Springing forth
It is a testament to my restraint that I didn’t make a stupid law related pun about springing executory interests. But I wouldn’t want to devolve further into Jargon. So, one month left for this semester of school. I have noticed the telltale signs of burnout, and I have carefully avoided working too hard to not suffer that fate. Now, however, I am beginning to really get into the classes. Recently I learned that three out of four of my classes will have closed book finals (recall that every grade in law school is entirely based on the final examination grade), which makes me happy because I memorize things well.

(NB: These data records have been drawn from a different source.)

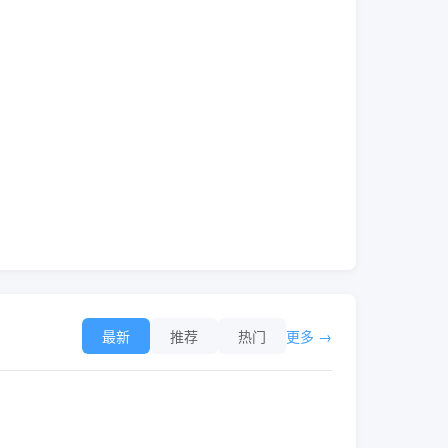
最新
推荐
热门
更多 →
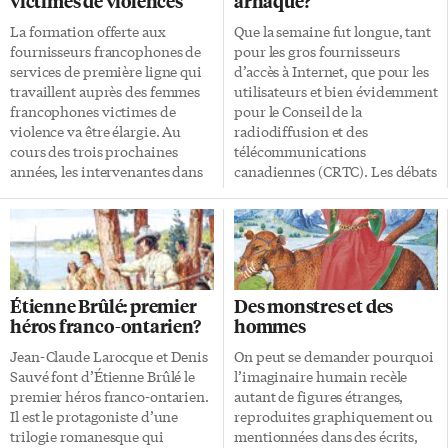
victimes de violences
arnaque?
La formation offerte aux
Que la semaine fut longue, tant
fournisseurs francophones de
pour les gros fournisseurs
services de première ligne qui
d’accès à Internet, que pour les
travaillent auprès des femmes
utilisateurs et bien évidemment
francophones victimes de
pour le Conseil de la
violence va être élargie. Au
radiodiffusion et des
cours des trois prochaines
télécommunications
années, les intervenantes dans
canadiennes (CRTC). Les débats
les centres de refuge, les centres
sur la tarification à l’utilisation
d’aide et de lutte contre les
ont soudé les internautes contre
agressions à caractère sexuel et
les géants des télécoms. Les
les organismes
politiques ont également fait
communautaires qui servent les
leur entrée dans la bataille Le 25
communautés francophones
janvier dernier, le CRTC prenait
Étienne Brûlé: premier
Des monstres et des
recevront une formation par le
la décision d’obliger les petits
héros franco-ontarien?
hommes
biais de séances en tête-à-tête et
fournisseurs d’accès à Internet à
de nouveaux supports tels le
facturer leurs clients selon leur
Jean-Claude Larocque et Denis
On peut se demander pourquoi
Web et les balados-diffusion.
utilisation. Sourire sur la face
Sauvé font d’Étienne Brûlé le
l’imaginaire humain recèle
Cette formation permettra aux
de Bell, Telus et Rogers,
premier héros franco-ontarien.
autant de figures étranges,
intervenantes d’offrir de
grimace du côté des clients et
Il est le protagoniste d’une
reproduites graphiquement ou
meilleurs services et de
des petits revendeurs. Le 31 […]
trilogie romanesque qui
mentionnées dans des écrits,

Finally, the weather is warming up and the first signs of spring are present. Our only snow left after three consecutive days in the fifties is the occasional dirty pile left around, and larger drifts in permanent shadows. More encouragingly, Lake Phalen is beginning to display large fissures and cracks running through the ice, and although the ice cap is still inches thick, I can begin to speculate as to when ice out will happen. Current guess is April 12, which I hope is overcautious considering we are planning to go camping on the 19th. The week prior I am going trout fishing in the south with Jeron. Trout tastes good.
Nappy dugout?
This article about the pranks that baseball (and some other sports) players submit each other to is quite amusing.
[T]hose were real cops who were persuaded to interrupt an AHL Hamilton Bulldogs practice, informing bruising wing Georges Laraque (now with Edmonton) that the only way to avoid jail time for speeding tickets was to dance the hokey pokey. In uniform. His performance, caught on camera, aired on the 6 o'clock news.
How do Afghan terrorists know how to commit Jihad? "I learned it by watching YOU!" Blowback, indeed.
Are you threatening me? I miss Dan Quayle, and so does the former Prime Minister of New Zealand, who was allegedly menaced by our former Veep.